# What is your favorite farm animal?



## Straw Hat Kikos (Jun 10, 2012)

What is your favorite farm animal? It could be anything. You don't need to own one or even have any knowledge of the animal. You just have to like it. The only exception is you can't choose your "specialty." Example: My thing is goats, so I can't choose goats. 

My favorite would have to be cattle.


----------



## BrownSheep (Jun 10, 2012)

Scince I can't choose sheep I would have to say turkeys. Or pigs I have asked for a pig for every major gift giving holiday...still haven't gotten one


----------



## Straw Hat Kikos (Jun 10, 2012)

BrownSheep said:
			
		

> Scince I can't choose sheep I would have to say turkeys. Or pigs I have asked for a pig for every major gift giving holiday...still haven't gotten one


I love turkeys too!! I want some hogs so bad!!


----------



## Symphony (Jun 10, 2012)

Cattle but I like so many of the breeds its so hard to choose a favorite.


----------



## Straw Hat Kikos (Jun 10, 2012)

Symphony said:
			
		

> Cattle but I like so many of the breeds its so hard to choose a favorite.

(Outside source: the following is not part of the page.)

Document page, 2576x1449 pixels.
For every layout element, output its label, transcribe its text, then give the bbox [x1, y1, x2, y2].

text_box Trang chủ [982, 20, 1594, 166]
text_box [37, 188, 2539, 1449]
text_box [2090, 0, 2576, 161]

I like Holstein, Zebu, and Hereford!!


----------



## SheepGirl (Jun 10, 2012)

Since no sheep, I choose hogs


----------



## Straw Hat Kikos (Jun 10, 2012)

SheepGirl said:
			
		

> Since no sheep, I choose hogs


I was waiting for that! lol


----------



## HankTheTank (Jun 11, 2012)

If I can't say goats, I would have to say cattle also....specifically Jerseys, because they have pretty eyes


----------



## Stubbornhillfarm (Jun 11, 2012)

A mule!  Someday we will have a team of them.  It is just fitting...


----------



## Straw Hat Kikos (Jun 11, 2012)

Stubbornhillfarm said:
			
		

> A mule!  Someday we will have a team of them.  It is just fitting...

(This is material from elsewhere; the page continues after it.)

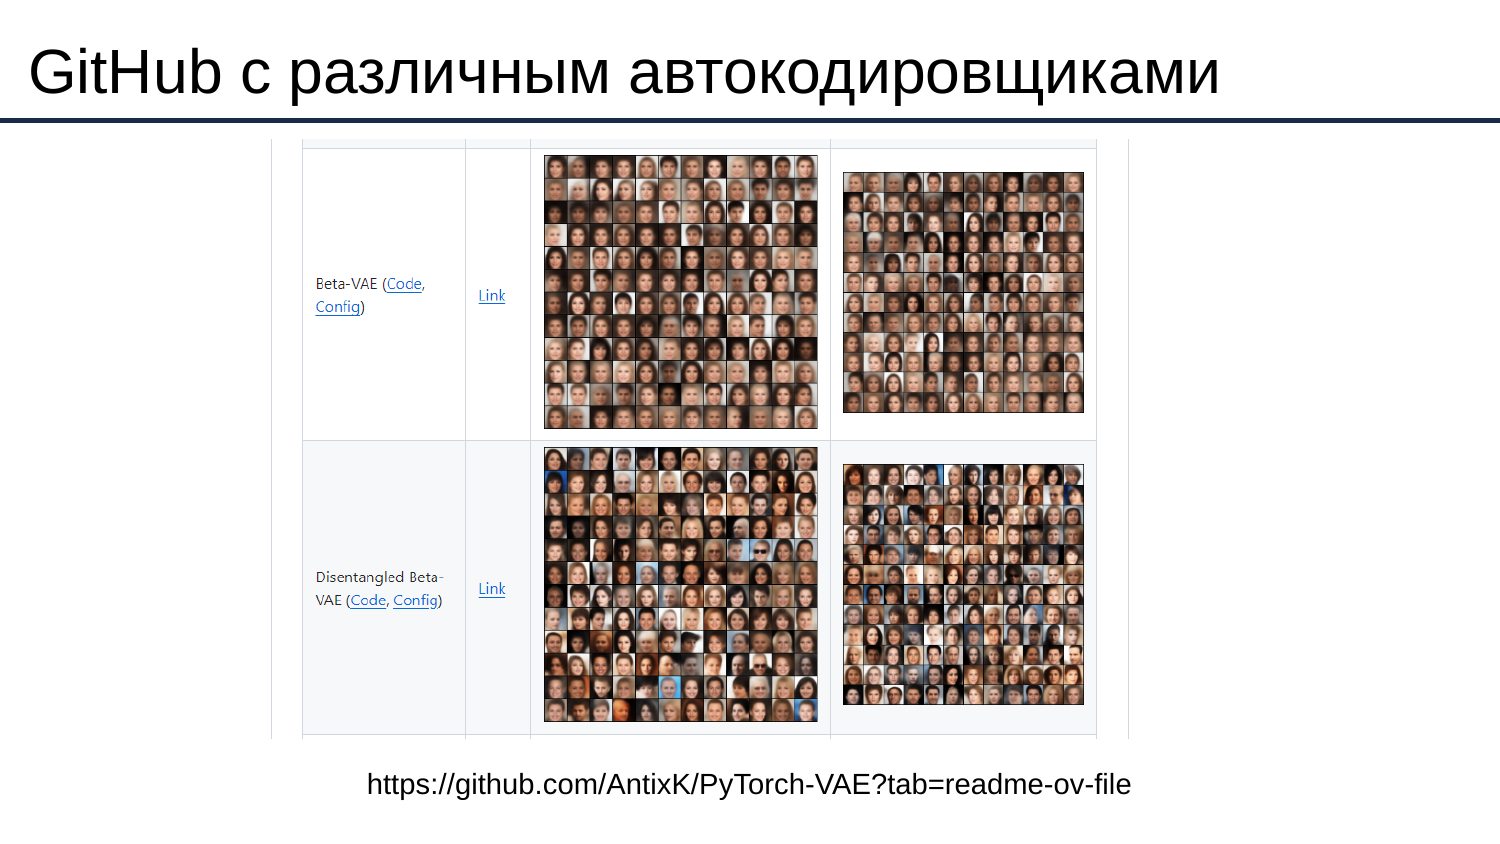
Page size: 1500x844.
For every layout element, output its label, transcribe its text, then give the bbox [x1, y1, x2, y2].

text_box GitHub с различным автокодировщиками [13, 0, 1412, 118]
picture [254, 139, 1245, 739]
text_box https://github.com/AntixK/PyTorch-VAE?tab=readme-ov-file [280, 757, 1220, 808]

I would like to have a donkey and one or two alpacas one day. haha


----------



## bonbean01 (Jun 11, 2012)

since I can't say sheep...it would have to be horses!!!!  Really miss that I couldn't take my horses when I moved to the US from Canada...but did find them super good homes...horses are just so awesome!


----------



## BrownSheep (Jun 11, 2012)

Stubbornhillfarm said:
			
		

> A mule!  Someday we will have a team of them.  It is just fitting...


I have to say I like mules more than horses. The ones I know are gentler and smart than most of the horses. And them as babies  they're just so adorable.


----------



## that's*satyrical (Jun 11, 2012)

The bees are pretty cool do they count as an "animal"??


----------



## Straw Hat Kikos (Jun 11, 2012)

that's*satyrical said:
			
		

> The bees are pretty cool do they count as an "animal"??

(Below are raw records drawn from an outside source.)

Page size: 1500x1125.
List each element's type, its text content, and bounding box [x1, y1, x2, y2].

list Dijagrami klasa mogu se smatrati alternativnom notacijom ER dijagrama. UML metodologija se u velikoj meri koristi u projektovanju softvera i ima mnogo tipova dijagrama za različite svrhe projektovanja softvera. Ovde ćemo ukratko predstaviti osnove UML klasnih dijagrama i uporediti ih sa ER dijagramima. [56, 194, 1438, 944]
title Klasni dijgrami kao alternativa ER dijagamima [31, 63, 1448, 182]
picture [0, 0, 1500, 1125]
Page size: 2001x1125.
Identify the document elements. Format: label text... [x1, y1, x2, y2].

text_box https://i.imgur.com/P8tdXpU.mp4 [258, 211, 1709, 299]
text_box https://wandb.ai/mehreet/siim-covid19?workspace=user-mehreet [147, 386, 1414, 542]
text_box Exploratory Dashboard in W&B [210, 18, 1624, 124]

You mean like a honey bee? Sure it counts.


----------



## 20kidsonhill (Jun 11, 2012)

I love Koala Bears.     I am in a bad mood, so I am trying to be cheery.  


Actually, If I had a choice I would have pigs. I love pigs.


----------



## WhiteMountainsRanch (Jun 11, 2012)

*Horses!!! Can't wait to have horses! *


----------



## Symphony (Jun 12, 2012)

An old looking Billy Goat and some Does that would need to be hardy, would be nice.  

I'm talking about one of those Goats with a long beard and curving back horns.


----------



## Stubbornhillfarm (Jun 12, 2012)

BrownSheep said:
			
		

> Stubbornhillfarm said:
> 
> 
> 
> ...


Good to know!  That is encouraging.  We have to wait until we get real pasture made before we get any more large animals.  So...a few years from now perhaps.


----------



## Stubbornhillfarm (Jun 12, 2012)

20kidsonhill said:
			
		

> I love Koala Bears.     I am in a bad mood, so I am trying to be cheery.
> 
> 
> *Actually, If I had a choice I would have pigs. I love pigs.*


*
*


Oh my goodness, You must get some then!  We have our first pigs right now and they have got to be the easiest of all of our farm animals in every way.  I love them too!


----------



## boykin2010 (Jun 12, 2012)

Since I can't say sheep...   I will say either dexter cows or peacocks


----------



## Blackhereford boy (Jun 12, 2012)

Zonkies (donkey and zebra cross) or rabbits


----------



## Straw Hat Kikos (Jun 12, 2012)

Blackhereford boy said:
			
		

> Zonkies (donkey and zebra cross) or rabbits


Are Zonkies real? lol


----------



## Blackhereford boy (Jun 12, 2012)

Yes and they are very cool looking


----------



## elevan (Jun 12, 2012)

:/  Can't choose something we specialize in, huh?

Well...

Water Buffalo, then.  True buffalo mozzarella would be lovely would't it?


----------